As a newbie to BMW Safari, I was originally a bit anxious about navigating, staying in front of the sweep rider, and whether I would have enough stamina to ride for five full days. And like so many things we get worried about, all of these were, in the end, absolutely fine.

I found that I navigated using the placed arrows and the GPS file, so it didn’t matter ifIwasridinginagrouporonmyown.I didn’t really use the map provided during the day, but did like to study it the night before, so I understood the route we were taking. Other riders relied entirely on the arrows on the route, particularly if they didn’t have a GPS. It was very doable without relying on the Garmin.

Even though I wasn’t remotely one of the fastest riders (and the tour wasn’t about speed anyway), I think I spotted our sweep riders only once, when I was leaving a town after lunch, and they were pulling in. It just wasn’t an issue and the group seemed to find its natural rhythm – who liked to be out front and who liked to take it easy and stop to see the sights. And there was plenty of time to stop where you wanted to.

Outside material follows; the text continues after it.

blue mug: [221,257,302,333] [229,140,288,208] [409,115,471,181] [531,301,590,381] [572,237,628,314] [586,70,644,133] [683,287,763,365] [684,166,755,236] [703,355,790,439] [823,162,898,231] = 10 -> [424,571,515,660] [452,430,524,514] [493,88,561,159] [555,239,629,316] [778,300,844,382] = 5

And what about energy levels?

That wasn’t a problem either. Six to eight hours in the saddle every day turned out to be doable. It was tiring and you needed to pace yourself. And I needed a couple of days to recover once home again, so if you plan to do one of these events, don’t go back to work the next working day!

Would I Do It Again?

Absolutely, yes! I had a ball and thoroughly enjoyed meeting lots of new, likeminded riders. And even if it turned out that I was the only girl on another BMW safari or tour, it just wouldn’t be a problem.

So, perhaps I will see you on the next one?